I told him all about the post. I told him he could rally everyone together, that the video game was the most exciting thing, but maybe, they could start talking about something else too.
He was half in for the first week or two of me bringing it up:
“Did you tell others about cake day?”
“No, I forgot.”
etc.
So this went on for a week or two, and then one night at the school art show, I saw his friend. All these Texas kids have such great manners:
“Hi Jim” (His name has been changed here)
“Hello "Miss Bonnie.” ( I’ve asked all the kids to call me ‘Bonnie’ because otherwise I feel like Mrs___ is my mother in law and not me, but because they all have manners they say ‘Miss’ Bonnie and so I now feel like a preschool teacher.)
“Did you hear what is happening on in like 12 or so days?”
And so he went to find my son and ask; and the ball was set into motion. One thing to know about me is that I really believe in some good clean fun, some good-natured rebellion and independence for these kids and so I will always create spaces and opportunities for this to occur.
I am so proud to tell you that over the next three weeks, the ninth grade boys created a huge buzz amongst themselves about Cake Day. My son personally invited every single boy in the 9th grade because what I said about not being invited to things stuck with him.
They got my good friend who works at the school on board to house the cakes until lunch time so that they didn’t melt or go bad in their one hundred degree lockers.

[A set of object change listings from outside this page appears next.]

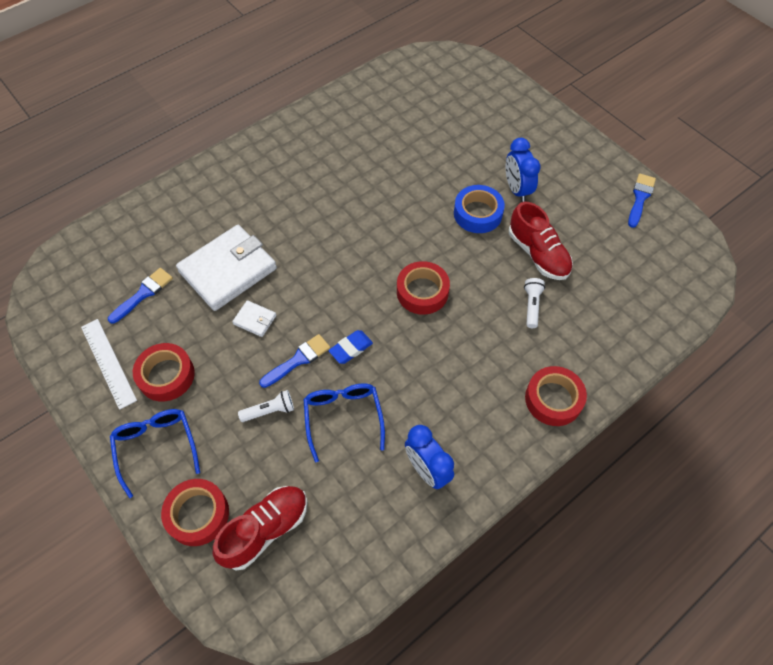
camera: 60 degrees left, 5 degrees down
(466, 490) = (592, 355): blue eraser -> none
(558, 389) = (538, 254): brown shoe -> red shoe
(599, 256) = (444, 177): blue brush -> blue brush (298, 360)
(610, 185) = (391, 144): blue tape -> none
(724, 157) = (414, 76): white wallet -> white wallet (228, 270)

They refused to tell any other teacher and definitely not the girls.
“10 days until May 19th” my son said they would say to one another and high five in the halls.
“7 days until May 19th” they whispered to the girls then shrugged with glee.
There were group texts about what cakes people were bringing and what sizes.
Was anyone else’s mom making them bring protein?
Who would bring the plates?
Would a cake server be allowed?
My son opted for a homemade from scratch, New York Times recipe Strawberry Lemonade cake that he made himself. He FaceTimed his friends while he was making it.
The whole thing was so thrilling, I honestly could barely sleep the night before.
I put the idea in his ear, egged him on, but he did the rest. I knew he was excited and I admit I was so afraid no one would bring the cakes.
I waited the whole next day, I texted my friend for an update and finally, when it was time for lunch, she texted me.
The result? Like 15 full-sized cakes in a class of only 25 boys!
The pictures and video revealed that the smiles were huge, the grabbing of cake pieces and shoving them in their mouths in only a way a teenage boy can do was everything.
The tables were lined with cakes and it was a giant party, right there in the middle of the cafeteria. Just on a Tuesday.
He got in the car that afternoon his smile huge and cake completely gone.
“It was epic!” he said. “Not everyone brought one, but everyone ate cake. Even the kids who normally don’t sit with anyone, we all sat together and it was the best.”
He said his cake was devoured very quickly and when I asked if he got a piece of it, he nodded slowly and said with a crooked smile, “I gave myself a very generous portion.”
Cake Day will absolutely be repeated, and they decided, in the fall, they would do a BBQ day. All of them.
xo
B.


Witnessing this was a true honor <3
You are such a damn good mom and he is one awesome teenager!